Saat turun dari mobilnya, hal pertama yang membuat Rosé terkesan dengan bangunan megah ini.

"Bukankah ini bar termewah yang hanya ada New York City?"

"Tentu sayangku. Mari kita hibur diri di dalam!"

.

.

.

.

-oOo- MY LECTURE -oOo-

.

.

.

.

Hanya sebagian orang yang bisa masuk ke dalam bar mewah ini, karena selain pelayanannya ekslusif tempat ini menyediakan fasilitas yang cukup untuk para tamunya.

"Cigarettes maybe?"

"Thanks."

"Ada hal yang ingin kau sampaikan?

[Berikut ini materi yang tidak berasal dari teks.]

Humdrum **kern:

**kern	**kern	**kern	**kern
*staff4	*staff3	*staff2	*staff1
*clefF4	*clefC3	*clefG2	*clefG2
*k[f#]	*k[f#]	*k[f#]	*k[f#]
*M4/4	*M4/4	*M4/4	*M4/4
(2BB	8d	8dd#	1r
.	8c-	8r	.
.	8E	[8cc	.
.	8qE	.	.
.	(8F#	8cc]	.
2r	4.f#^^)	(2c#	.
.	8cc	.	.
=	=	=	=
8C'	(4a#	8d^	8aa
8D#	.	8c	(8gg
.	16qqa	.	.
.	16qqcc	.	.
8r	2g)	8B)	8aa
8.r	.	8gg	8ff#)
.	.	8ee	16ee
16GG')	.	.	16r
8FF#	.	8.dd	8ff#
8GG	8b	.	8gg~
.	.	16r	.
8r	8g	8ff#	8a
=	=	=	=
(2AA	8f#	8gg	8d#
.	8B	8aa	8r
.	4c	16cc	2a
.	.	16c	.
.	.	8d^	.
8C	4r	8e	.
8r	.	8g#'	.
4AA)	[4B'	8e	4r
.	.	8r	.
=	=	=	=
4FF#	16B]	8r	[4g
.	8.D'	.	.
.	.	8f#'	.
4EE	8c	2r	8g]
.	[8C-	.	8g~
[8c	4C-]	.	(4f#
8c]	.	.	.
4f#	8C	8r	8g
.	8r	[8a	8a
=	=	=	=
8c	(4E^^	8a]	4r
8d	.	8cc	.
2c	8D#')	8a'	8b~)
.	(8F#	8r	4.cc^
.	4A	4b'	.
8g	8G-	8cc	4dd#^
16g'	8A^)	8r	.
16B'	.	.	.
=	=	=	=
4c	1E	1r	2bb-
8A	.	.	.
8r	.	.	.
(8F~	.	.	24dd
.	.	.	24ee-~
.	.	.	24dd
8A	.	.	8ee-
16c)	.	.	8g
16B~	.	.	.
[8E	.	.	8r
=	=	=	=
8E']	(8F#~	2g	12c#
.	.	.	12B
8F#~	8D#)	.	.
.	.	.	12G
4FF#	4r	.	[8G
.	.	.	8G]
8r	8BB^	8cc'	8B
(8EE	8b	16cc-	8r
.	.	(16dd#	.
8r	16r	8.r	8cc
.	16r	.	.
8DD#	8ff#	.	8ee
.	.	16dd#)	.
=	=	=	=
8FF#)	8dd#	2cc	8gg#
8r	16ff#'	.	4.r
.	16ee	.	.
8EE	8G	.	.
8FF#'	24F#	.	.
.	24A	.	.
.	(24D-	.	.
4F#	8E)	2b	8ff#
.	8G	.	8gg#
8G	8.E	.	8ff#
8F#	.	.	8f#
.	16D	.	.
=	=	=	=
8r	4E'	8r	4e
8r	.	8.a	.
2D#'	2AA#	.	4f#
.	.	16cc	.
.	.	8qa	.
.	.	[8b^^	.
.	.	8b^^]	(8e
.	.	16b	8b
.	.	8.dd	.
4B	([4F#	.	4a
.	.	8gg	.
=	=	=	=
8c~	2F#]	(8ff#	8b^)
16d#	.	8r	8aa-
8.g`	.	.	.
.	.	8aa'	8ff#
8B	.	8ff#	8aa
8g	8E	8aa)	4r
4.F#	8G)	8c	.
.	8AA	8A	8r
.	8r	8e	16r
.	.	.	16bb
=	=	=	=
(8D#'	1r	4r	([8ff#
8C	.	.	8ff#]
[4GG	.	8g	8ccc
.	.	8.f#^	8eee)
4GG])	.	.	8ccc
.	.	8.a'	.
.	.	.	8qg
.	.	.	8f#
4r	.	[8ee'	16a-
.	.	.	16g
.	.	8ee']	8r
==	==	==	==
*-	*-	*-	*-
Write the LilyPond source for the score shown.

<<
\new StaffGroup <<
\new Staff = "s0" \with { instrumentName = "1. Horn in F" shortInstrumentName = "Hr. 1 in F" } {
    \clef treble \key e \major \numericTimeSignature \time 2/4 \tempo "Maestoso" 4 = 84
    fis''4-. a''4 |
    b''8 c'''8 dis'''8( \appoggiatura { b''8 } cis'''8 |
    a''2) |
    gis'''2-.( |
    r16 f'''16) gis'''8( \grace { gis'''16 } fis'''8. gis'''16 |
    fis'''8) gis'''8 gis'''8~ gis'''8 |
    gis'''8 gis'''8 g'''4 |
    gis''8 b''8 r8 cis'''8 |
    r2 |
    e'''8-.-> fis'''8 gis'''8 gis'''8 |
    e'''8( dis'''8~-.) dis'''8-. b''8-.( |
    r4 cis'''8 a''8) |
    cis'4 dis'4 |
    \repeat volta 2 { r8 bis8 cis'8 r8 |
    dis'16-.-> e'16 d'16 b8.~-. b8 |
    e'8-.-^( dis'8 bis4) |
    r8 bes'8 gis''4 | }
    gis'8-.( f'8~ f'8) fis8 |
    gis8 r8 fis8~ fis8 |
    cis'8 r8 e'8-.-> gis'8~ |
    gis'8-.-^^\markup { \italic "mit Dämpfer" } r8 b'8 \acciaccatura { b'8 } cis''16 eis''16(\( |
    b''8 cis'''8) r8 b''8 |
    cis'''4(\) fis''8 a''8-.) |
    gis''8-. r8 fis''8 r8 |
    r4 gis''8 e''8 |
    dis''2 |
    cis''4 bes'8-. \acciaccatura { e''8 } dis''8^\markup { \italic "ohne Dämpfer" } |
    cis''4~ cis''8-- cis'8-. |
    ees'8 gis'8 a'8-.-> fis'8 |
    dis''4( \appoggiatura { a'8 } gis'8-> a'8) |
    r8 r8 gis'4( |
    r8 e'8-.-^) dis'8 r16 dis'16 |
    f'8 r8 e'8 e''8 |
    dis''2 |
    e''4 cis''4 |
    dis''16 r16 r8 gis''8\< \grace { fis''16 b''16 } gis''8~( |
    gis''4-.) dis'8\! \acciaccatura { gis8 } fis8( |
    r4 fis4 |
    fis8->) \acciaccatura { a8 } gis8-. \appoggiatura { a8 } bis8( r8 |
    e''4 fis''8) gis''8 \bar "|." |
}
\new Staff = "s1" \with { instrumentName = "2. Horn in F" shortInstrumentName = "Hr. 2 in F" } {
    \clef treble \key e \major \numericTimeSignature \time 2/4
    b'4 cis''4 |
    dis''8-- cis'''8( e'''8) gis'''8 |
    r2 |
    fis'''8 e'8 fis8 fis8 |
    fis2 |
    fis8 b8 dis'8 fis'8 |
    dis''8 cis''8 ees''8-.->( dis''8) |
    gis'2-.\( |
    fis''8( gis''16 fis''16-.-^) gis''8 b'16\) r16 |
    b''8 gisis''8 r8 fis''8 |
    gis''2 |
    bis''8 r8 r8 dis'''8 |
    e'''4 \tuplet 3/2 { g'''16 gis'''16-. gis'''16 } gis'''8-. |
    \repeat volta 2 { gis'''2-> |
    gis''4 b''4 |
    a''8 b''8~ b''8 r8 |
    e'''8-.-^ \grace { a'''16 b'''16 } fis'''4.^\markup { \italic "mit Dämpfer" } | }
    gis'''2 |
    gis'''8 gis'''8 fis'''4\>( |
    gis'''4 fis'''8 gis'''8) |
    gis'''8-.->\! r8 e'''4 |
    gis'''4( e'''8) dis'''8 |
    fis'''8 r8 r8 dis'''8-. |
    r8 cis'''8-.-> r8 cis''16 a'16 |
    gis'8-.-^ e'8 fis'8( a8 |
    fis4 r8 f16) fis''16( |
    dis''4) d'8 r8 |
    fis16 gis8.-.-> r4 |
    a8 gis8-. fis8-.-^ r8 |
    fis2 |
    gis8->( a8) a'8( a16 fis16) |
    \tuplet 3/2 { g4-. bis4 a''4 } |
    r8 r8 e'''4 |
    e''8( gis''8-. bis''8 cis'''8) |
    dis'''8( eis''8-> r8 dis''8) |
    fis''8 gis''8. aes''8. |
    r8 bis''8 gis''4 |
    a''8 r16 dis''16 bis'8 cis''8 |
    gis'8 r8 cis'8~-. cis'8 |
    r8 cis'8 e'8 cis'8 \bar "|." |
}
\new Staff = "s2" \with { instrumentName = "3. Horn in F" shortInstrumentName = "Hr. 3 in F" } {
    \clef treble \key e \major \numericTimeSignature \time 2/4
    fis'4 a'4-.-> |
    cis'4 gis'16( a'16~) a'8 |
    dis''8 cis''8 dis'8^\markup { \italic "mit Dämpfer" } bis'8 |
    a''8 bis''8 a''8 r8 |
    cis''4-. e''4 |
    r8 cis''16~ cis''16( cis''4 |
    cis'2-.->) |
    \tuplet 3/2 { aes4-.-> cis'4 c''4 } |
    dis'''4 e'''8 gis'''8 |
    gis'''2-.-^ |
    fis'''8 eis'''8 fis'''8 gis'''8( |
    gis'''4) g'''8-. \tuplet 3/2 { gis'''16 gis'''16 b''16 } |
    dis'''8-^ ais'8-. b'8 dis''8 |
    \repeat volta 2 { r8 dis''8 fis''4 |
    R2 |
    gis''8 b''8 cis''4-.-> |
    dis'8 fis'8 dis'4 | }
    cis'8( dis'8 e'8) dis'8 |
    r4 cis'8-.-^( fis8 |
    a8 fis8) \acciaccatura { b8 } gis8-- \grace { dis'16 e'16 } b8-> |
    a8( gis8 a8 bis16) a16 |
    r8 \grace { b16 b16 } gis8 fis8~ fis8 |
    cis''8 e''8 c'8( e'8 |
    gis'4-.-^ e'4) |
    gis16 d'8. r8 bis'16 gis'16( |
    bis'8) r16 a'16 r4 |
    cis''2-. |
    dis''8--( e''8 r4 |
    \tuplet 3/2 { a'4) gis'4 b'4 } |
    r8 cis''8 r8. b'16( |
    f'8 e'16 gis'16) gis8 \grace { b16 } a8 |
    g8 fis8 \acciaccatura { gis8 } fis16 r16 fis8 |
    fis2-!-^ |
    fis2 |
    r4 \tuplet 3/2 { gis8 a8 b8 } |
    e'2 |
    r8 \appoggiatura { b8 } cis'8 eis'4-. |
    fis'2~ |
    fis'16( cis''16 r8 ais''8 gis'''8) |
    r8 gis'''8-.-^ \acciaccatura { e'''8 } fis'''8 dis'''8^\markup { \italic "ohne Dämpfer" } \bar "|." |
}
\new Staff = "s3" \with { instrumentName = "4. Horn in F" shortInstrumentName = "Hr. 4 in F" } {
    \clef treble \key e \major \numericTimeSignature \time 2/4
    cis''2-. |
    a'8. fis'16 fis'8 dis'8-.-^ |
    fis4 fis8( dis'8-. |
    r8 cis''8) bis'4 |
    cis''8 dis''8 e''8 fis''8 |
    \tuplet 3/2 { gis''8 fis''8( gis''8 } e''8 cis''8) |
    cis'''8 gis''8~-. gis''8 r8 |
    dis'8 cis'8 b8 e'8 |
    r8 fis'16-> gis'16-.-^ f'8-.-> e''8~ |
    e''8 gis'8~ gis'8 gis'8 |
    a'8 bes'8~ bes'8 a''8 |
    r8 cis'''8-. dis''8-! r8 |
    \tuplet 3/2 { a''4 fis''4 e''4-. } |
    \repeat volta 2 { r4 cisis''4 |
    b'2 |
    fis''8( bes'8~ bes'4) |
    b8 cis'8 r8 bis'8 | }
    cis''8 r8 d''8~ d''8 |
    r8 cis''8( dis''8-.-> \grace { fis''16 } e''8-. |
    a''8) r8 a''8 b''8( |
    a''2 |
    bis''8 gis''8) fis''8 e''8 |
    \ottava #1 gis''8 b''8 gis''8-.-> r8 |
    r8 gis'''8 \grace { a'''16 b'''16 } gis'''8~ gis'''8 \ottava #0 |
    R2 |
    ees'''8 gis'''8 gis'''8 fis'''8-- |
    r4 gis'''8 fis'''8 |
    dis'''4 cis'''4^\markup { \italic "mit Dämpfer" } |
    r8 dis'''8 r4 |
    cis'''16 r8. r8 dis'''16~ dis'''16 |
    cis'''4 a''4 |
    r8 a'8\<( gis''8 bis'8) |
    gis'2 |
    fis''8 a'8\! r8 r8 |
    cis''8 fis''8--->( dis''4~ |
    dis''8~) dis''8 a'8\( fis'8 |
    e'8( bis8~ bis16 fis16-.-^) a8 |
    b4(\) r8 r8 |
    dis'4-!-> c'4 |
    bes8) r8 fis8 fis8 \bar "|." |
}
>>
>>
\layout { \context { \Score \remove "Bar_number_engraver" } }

Karena aku tau sejak tadi kau seperti lelah."

Hembusan asap rokok yang mengepul di udara menjadi awal pembukaan helaan nafasnya. Setidaknya dengan nikotin ini semua hal negatif melayang di udara dan menghilang.

"Apa kau punya rekomendasi panti asuhan? Aku lelah setiap kali pertemuan keluarga di cecar pertanyaan kapan aku hamil?"

"Tidak ada. Kau tau? Mertuamu memang menyebalkan. Mungkin di saat dia hamil suamimu, dia juga memiliki kendala? Hingga dia tidak sadar melampiaskannya kepadamu."

"Mungkin saja? Karena aku menantunya. Andai saja kakak iparku menikah terlebih dahulu, mungkin tidak seperti ini jadinya?"

"Tidak juga sayangku, mungkin saja kakak ipar wanitamu juga akan di cecar pertanyaan yang kau terima dari mertuamu? So... Karena project kita sukses hari ini, lupakan mertuamu yang kelakuannya seperti penyihir jahat mari kita berdansa dengan orang-orang di sana."

Mereka berdua terhanyut dalam kegembiraan saat sang DJ memainkan lagu.

Dua jam habis mereka berdansa dengan gembira, Lalisa seperti membisikkan sesuatu kepada pelayan yang dia dengan hanya kata secret room dan red arena entah apa maksudnya. Seperti kode?

"Rosé, mari kita melihat pertunjukan spesial malam ini."

"Pertunjukan?"

"Iya, tapi kau harus memakai topengmu terlebih dahulu."

Belum sempat bertanya kembali wajahnya langsung dikenakan topeng.

"Ayok!"

Saat berjalan dia bingung mengapa jalur yang dilalui seperti lorong? Dan, penerangannya sangat minim.

"Untuk L dan R ruang kosong empat."

"Pintu ketiga warna merah sebelah kiri."

Apa hanya dia saja yang baru pertamakali datang ke tempat ini? Mengapa Lalisa seperti terbiasa mampir?

"Apa kau sering ke tempat ini? Mengapa kau... Berbicara dengan mereka seperti memberikan kode?"

"Hanya tiga kali seminggu, itupun aku bersama kekasih satu malamku di tempat ini. Jika kau sendirian penjaga akan memberi tahu peraturannya."

Mereka masuk ke dalam ruangan yang... Serba merah, sedikit gelap, namun terkesan rapih. Apa ruangan ini yang disebut red arena atau apa?

"Welcome ladies, we have a new star tonight."

"Ouh... Yeah? Call him."

"But, please wait for two boys with you."

"Ok."

Tamu lainnya akhirnya datang di saat mereka menunggu dan di susul pembawa acaranya.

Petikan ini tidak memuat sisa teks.